Pictured on the passenger side of the Fiat 500 is Luca de Meo. Sergio Marchionne, an Italian-Canadian and Fiat CEO, has appointed de Meo to be head of Fiat-owned Alfa Romeo. Poor Alfa; a brand that has struggled with dealers, reliability, and positioning. It is now Luca de Meo’s turn to try and sort it all out. Antonio Baravalle was the last to make an attempt. Alfa, somewhat like Ford earlier this decade, has introduced a halo model far above the regular production models available in their showrooms. Granted, just like the Ford GT, Alfa’s 8C Competizione is a wonderful vehicle. As far as its bearing on the Alfa’s people like you and I could drive…. the 8C becomes nigh-on inconsequential.
“One of De Meo’s duties is to take an out-of-the-box approach to Alfa’s US return.” Fiat Group CEO Sergio Marchionne.
“It will be more difficult than Fiat – at least with Fiat we knew where to start.” Alfa Romeo’s new CEO and still Chief Marketing Officer across the Fiat Group, Luca de Meo.

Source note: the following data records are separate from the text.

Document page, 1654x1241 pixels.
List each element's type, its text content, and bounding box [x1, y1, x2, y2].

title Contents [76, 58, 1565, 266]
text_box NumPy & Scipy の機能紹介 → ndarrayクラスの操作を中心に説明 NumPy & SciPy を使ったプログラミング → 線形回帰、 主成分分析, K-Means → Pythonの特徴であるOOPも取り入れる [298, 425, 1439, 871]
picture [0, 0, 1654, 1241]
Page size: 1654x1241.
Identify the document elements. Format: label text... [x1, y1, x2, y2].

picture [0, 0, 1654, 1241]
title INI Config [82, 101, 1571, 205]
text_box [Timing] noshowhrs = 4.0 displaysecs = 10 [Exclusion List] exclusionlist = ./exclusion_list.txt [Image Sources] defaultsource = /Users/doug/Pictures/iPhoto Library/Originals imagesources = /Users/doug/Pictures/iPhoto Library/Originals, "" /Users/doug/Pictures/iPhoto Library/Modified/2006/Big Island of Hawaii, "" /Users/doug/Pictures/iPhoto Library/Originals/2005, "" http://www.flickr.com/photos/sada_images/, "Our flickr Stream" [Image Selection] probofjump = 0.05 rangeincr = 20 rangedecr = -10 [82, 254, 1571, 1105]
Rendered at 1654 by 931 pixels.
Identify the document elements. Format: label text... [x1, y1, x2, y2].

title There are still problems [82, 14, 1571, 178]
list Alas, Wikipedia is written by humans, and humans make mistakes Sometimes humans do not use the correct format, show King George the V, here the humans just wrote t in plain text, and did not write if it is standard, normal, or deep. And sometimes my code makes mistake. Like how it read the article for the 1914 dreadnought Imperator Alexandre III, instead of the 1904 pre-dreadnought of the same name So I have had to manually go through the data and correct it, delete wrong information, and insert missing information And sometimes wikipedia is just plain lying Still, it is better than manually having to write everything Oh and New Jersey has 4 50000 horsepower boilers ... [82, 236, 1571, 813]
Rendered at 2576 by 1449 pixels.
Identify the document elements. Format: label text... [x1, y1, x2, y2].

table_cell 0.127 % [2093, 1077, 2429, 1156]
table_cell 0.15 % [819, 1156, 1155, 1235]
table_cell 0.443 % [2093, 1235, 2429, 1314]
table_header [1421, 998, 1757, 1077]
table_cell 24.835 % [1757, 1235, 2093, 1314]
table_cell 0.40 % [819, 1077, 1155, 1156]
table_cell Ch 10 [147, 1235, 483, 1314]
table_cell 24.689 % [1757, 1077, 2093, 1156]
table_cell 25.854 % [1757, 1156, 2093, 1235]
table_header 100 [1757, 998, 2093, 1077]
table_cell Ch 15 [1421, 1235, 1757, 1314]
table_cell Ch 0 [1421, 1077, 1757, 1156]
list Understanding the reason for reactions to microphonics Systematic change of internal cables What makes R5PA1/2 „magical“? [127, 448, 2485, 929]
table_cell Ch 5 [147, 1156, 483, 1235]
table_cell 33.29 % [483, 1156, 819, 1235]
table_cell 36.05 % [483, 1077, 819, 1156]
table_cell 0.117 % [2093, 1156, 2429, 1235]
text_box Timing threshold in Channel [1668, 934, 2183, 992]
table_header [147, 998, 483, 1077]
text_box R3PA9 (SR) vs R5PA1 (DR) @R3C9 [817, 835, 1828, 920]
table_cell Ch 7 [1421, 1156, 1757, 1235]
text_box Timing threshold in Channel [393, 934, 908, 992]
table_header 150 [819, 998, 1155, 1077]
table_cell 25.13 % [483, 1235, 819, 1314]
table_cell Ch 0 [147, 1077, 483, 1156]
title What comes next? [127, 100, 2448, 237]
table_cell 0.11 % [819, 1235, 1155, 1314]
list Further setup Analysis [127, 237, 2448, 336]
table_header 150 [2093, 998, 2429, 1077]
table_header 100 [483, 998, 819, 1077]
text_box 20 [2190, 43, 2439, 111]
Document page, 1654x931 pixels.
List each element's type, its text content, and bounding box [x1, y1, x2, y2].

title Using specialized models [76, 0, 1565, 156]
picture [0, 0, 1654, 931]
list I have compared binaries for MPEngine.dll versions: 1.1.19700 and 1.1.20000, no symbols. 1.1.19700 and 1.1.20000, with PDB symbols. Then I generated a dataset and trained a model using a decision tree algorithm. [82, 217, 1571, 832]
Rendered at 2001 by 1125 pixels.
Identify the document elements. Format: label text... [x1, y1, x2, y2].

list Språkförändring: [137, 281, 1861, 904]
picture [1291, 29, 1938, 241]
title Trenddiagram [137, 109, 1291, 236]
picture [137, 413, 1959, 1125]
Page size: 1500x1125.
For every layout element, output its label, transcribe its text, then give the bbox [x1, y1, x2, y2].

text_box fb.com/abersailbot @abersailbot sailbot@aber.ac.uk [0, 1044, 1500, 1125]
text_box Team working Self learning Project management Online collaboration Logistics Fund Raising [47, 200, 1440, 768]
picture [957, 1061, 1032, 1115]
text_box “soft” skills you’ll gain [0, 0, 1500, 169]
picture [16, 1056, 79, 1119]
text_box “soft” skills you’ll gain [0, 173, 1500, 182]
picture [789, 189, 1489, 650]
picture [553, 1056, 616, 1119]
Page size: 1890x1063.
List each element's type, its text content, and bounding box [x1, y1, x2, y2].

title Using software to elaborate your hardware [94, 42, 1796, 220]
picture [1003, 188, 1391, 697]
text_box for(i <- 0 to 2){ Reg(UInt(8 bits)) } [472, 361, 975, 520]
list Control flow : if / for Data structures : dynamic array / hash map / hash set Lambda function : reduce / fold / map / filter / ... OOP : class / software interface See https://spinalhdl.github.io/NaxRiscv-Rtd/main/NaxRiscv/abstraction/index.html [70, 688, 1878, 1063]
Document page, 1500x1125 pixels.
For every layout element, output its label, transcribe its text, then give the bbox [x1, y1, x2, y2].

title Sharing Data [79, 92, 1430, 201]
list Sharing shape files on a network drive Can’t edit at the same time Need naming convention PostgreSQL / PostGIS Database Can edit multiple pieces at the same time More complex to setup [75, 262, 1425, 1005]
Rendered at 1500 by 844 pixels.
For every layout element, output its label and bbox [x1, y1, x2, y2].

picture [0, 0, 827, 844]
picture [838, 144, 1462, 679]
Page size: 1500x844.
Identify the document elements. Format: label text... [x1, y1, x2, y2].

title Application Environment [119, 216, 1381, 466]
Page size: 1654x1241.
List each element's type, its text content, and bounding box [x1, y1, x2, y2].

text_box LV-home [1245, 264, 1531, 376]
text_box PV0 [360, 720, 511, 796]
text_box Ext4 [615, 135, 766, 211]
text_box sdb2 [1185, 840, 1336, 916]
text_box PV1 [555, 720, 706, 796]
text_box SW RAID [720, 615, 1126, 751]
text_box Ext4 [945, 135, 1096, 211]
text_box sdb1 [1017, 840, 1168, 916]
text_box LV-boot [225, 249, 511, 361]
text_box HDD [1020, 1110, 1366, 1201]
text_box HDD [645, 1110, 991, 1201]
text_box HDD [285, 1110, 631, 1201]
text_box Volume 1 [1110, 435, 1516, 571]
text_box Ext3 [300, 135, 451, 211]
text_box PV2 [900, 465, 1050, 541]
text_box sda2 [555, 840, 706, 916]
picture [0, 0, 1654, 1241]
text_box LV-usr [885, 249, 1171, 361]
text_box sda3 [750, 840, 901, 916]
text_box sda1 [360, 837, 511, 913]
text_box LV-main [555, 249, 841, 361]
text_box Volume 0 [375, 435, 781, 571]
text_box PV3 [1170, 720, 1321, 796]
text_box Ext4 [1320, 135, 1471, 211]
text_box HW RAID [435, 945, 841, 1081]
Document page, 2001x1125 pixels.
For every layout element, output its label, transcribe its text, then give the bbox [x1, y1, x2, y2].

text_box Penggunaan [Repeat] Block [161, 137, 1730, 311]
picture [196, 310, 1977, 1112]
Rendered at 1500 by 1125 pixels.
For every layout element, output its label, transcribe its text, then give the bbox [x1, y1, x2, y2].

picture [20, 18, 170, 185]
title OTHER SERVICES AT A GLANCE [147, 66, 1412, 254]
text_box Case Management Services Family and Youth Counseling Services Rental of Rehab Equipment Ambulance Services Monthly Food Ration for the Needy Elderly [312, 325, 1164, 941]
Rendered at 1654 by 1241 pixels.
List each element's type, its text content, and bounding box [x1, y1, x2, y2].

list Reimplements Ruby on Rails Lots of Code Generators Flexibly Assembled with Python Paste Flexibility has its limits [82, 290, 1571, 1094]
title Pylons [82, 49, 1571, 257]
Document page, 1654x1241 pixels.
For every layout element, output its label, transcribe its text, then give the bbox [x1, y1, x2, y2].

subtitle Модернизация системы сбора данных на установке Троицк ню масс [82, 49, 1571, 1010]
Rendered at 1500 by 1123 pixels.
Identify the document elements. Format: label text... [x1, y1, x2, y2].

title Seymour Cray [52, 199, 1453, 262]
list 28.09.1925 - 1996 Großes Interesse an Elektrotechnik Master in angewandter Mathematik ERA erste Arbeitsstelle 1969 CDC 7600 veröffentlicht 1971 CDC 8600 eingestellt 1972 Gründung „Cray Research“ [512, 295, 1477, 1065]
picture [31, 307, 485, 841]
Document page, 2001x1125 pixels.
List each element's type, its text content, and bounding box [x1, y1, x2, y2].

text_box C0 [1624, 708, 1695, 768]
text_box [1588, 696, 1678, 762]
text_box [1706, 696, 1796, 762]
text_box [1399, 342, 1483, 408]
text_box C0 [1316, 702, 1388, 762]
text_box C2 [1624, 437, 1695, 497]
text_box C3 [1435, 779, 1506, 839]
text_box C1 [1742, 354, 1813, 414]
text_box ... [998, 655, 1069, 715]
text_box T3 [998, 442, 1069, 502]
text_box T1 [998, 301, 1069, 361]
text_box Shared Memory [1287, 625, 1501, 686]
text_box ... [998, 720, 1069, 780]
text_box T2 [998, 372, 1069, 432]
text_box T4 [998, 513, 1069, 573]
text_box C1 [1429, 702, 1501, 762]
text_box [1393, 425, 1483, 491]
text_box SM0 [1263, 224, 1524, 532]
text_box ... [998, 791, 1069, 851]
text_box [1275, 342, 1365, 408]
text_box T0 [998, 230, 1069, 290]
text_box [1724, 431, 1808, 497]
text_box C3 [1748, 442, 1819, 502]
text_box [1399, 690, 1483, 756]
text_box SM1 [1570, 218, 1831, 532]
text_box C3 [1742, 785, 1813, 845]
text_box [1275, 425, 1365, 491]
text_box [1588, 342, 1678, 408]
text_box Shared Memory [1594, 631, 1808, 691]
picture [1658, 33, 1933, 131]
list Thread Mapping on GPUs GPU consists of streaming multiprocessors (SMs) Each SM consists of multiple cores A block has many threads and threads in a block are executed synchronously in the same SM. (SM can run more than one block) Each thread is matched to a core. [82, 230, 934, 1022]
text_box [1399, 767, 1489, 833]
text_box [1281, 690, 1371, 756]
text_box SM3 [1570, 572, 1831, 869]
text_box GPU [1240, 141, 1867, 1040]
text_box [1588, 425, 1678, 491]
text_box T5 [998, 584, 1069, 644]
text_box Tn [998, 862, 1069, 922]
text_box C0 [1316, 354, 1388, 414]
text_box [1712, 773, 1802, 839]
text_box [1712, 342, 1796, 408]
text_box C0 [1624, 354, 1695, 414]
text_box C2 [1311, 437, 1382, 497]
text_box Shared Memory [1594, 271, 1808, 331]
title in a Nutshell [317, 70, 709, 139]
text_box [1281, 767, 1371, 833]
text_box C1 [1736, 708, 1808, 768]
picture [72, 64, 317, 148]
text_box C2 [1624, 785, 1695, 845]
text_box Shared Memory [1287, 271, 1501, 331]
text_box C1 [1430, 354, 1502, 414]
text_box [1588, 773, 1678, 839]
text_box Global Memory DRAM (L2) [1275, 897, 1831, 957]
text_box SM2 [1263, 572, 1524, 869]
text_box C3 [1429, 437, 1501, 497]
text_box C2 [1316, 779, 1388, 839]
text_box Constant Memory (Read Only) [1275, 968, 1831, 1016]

“If we can do it there, it should work anywhere.” Luca de Meo references the United Kingdom market, where Alfa saw a 30-40% increase in sales last year, making it the fastest growing brand in the UK. This came after a total revamp of the dealer network and a 50% reduction in showrooms.
“The difference this time, is that I am going to do it.” Luca de Meo responds to the fact that Karl-Heinz Kalbfell and Antonio Baravalle have made noble attempt towards the same goal.
“Alfa Romeos need to be compact, agile, pretty powerful, beautiful and with a good engine noise. It’s not rocket science, but it’s difficult to actually do.” Mr. de Meo succinctly describes the perfect Alfa Romeo and the difficulty to produce it.
“This is the man who I have given the unforgivable task of trying to fix Alfa Romeo.” Sergio Marchionne describes the difficult job description as he introduces his problem solver, Luca de Meo.